### Your goal
Examine each line of the data. Copy those that contain the string "scene".

### Stored items
───

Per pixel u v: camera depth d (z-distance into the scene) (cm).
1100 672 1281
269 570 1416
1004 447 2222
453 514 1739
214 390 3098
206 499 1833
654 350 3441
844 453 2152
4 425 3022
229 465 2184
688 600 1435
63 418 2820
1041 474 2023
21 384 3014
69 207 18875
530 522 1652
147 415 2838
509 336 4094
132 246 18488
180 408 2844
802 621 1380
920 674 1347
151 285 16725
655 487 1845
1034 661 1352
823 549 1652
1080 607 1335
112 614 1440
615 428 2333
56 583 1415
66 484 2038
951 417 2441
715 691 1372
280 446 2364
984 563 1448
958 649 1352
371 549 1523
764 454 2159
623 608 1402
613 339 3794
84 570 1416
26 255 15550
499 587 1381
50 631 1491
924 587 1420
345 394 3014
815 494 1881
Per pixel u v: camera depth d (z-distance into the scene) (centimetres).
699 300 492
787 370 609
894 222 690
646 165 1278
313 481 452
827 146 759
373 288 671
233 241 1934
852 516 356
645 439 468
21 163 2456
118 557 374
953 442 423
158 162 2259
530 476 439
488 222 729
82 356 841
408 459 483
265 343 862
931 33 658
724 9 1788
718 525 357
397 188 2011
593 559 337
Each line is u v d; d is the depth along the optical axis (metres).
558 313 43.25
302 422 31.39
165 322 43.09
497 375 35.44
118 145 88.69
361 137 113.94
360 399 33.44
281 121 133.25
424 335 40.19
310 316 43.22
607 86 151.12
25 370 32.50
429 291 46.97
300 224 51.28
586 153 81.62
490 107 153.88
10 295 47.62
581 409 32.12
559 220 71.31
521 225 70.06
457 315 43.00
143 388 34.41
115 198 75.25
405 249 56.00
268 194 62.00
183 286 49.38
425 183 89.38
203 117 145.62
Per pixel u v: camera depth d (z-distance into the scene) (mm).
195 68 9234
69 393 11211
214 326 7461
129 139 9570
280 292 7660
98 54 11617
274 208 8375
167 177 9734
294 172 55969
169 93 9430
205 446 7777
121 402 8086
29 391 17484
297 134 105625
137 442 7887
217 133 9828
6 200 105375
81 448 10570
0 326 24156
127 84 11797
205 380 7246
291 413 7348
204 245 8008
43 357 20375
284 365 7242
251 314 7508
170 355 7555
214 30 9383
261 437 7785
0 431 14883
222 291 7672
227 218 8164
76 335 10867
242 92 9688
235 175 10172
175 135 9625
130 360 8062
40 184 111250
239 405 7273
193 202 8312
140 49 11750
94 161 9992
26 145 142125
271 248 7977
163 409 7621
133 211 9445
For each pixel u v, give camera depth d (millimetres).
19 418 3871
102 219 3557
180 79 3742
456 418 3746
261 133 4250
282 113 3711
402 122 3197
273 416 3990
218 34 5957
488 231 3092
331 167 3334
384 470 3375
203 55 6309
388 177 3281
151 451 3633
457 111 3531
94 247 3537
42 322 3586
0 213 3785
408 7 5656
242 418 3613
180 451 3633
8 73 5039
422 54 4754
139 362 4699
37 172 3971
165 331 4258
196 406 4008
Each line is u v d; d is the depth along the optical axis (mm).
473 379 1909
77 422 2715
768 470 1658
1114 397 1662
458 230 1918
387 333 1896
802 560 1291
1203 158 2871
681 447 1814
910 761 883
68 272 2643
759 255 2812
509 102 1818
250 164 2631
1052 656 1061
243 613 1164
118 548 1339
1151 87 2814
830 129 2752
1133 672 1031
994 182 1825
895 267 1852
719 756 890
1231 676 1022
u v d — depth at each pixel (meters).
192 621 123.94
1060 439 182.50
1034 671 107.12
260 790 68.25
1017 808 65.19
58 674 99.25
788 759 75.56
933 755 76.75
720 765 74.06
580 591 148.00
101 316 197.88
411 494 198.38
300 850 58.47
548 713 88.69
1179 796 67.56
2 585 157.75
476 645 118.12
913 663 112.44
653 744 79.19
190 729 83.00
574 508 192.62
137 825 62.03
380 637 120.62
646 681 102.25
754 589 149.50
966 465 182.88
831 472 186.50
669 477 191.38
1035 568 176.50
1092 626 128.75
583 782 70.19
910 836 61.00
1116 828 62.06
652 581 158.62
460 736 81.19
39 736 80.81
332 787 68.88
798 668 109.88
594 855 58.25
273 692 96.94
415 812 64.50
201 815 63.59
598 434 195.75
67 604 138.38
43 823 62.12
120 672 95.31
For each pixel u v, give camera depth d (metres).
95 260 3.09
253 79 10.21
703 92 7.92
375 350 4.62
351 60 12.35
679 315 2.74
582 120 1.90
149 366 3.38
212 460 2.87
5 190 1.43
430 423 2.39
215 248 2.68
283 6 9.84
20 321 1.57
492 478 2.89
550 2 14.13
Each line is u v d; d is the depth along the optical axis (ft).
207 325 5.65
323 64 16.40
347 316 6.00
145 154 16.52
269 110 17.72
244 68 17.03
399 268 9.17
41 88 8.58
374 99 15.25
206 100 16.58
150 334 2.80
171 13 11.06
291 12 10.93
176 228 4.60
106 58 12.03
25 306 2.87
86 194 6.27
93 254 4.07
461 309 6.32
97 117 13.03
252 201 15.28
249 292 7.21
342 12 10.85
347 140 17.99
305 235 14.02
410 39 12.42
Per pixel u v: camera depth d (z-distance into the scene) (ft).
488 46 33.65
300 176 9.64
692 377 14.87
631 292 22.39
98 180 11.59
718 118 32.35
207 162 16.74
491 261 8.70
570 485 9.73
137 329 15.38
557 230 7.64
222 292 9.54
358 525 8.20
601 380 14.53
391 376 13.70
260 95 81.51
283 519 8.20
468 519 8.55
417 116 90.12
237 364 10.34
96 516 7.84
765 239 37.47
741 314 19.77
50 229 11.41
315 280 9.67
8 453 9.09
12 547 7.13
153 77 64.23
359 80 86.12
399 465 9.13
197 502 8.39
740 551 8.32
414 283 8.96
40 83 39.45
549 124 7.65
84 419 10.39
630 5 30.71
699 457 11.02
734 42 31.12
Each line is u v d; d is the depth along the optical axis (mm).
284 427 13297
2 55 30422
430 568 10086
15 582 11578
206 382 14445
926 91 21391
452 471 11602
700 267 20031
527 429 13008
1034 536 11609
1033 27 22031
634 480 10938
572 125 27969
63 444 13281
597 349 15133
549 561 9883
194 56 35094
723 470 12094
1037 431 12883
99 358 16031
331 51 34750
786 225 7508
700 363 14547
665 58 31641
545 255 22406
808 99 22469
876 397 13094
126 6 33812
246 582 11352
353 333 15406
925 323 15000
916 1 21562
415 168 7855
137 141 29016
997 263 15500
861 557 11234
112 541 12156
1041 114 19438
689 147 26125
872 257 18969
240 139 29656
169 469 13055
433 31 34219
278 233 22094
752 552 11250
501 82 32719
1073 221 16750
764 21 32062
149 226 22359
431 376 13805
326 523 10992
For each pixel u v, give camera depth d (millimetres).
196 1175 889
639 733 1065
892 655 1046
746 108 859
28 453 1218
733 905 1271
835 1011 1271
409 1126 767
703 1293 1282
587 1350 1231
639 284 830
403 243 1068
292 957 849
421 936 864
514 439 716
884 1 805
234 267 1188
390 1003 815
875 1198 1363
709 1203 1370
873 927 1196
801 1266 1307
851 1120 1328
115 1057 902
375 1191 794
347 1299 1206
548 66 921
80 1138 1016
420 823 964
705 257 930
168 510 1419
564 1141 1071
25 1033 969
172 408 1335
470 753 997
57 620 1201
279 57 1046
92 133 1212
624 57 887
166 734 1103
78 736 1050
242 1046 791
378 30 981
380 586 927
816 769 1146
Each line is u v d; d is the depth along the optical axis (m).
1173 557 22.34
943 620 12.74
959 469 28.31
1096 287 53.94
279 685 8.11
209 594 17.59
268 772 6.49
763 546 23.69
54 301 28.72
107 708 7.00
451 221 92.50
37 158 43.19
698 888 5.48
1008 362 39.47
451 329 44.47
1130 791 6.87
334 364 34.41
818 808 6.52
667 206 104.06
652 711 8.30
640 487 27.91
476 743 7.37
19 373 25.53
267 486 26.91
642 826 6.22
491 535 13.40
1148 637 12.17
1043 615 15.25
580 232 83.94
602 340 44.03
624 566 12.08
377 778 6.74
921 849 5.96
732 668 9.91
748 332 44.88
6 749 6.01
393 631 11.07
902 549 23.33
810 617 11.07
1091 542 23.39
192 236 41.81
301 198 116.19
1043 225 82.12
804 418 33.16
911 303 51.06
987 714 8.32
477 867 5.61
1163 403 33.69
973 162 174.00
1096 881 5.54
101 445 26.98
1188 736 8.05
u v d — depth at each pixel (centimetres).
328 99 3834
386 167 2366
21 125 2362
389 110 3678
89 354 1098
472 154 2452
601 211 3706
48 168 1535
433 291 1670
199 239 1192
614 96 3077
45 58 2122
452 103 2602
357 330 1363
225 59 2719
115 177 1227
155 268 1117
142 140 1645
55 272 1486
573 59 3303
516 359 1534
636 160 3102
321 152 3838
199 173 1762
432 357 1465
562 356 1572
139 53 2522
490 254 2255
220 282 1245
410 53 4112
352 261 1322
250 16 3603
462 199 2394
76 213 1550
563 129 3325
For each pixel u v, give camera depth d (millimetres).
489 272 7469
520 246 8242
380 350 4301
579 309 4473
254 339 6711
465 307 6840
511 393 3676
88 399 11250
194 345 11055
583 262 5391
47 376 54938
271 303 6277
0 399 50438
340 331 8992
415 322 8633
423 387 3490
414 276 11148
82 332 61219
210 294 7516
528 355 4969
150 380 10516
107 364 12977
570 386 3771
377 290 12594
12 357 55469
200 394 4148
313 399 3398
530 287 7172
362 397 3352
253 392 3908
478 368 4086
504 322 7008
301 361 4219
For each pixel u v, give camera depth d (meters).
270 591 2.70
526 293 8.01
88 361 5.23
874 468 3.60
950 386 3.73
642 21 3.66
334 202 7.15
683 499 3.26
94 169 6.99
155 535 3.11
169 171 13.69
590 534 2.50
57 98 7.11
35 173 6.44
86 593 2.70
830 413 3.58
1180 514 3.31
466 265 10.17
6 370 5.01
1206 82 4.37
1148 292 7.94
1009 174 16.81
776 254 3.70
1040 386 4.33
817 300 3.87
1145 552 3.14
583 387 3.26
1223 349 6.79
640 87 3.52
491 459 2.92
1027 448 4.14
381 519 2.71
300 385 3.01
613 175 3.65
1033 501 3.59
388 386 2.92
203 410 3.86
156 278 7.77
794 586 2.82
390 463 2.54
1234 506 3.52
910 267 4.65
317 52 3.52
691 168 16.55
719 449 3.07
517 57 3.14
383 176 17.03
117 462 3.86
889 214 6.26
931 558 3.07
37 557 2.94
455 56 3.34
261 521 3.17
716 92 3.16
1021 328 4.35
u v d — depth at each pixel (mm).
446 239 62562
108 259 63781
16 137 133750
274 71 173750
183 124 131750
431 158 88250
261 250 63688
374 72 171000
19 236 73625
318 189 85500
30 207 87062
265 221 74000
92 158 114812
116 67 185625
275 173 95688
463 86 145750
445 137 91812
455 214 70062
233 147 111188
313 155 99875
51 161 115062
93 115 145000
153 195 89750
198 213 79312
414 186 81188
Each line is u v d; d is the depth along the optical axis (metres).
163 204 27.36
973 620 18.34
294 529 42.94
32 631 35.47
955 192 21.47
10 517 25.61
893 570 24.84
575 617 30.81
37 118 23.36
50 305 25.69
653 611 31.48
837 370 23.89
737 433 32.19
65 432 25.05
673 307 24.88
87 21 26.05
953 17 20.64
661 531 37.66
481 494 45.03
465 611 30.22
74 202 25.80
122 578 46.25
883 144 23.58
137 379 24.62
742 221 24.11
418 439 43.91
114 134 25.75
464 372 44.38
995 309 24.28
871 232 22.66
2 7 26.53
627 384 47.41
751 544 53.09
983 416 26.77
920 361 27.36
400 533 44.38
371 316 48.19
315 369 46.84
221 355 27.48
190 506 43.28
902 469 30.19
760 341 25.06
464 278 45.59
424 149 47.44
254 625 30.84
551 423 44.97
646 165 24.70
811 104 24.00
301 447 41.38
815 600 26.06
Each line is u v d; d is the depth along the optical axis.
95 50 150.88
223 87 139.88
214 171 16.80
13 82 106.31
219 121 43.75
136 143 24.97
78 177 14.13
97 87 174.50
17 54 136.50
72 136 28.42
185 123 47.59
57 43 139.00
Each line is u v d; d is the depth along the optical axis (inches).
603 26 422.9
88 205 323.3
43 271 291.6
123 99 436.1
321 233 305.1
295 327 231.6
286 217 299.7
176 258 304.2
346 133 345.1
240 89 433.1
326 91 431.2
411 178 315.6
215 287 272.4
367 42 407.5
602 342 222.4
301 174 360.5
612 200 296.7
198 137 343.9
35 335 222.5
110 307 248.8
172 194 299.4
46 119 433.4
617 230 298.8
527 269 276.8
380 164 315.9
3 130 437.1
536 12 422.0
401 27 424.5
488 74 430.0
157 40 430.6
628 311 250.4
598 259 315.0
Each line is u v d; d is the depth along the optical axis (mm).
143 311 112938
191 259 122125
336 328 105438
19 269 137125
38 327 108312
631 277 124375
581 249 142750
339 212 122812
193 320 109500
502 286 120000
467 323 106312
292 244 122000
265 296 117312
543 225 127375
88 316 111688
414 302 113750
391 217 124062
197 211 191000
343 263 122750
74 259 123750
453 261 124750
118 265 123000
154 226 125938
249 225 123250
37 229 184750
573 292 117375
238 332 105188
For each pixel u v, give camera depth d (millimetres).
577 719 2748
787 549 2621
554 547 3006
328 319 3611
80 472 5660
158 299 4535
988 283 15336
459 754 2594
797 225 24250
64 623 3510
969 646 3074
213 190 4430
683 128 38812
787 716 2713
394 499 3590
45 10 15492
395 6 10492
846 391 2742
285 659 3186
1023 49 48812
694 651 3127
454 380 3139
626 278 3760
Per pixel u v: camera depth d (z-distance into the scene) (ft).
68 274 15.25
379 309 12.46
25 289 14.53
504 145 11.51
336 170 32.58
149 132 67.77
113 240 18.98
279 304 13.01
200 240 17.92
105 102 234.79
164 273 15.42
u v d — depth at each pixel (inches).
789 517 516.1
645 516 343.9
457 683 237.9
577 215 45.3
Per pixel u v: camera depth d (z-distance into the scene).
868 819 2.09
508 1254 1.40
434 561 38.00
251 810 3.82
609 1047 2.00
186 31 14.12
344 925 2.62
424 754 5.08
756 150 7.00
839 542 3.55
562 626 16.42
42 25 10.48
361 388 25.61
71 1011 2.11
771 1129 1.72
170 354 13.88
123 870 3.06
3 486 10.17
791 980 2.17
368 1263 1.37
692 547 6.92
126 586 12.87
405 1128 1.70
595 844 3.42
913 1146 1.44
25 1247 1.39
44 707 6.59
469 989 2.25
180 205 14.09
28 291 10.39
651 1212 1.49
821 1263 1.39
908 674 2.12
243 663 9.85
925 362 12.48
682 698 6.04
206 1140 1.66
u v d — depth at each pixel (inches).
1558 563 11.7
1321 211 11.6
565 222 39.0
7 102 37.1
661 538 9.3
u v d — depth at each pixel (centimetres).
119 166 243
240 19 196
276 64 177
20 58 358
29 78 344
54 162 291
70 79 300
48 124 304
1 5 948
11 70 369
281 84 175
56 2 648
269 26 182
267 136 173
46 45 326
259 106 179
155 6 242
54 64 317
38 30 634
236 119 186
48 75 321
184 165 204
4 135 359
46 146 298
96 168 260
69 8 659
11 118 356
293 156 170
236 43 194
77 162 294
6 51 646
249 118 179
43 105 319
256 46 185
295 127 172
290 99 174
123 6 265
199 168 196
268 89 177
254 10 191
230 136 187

───

### Exercise answer
Per pixel u v: camera depth d (z-distance into the scene) (cm).
Per pixel u v: camera depth d (z-distance into the scene) (centimetres).
Per pixel u v: camera depth d (z-distance into the scene) (mm).
Per pixel u v: camera depth d (z-distance into the scene) (ft).
Per pixel u v: camera depth d (z-distance into the scene) (ft).
Per pixel u v: camera depth d (z-distance into the scene).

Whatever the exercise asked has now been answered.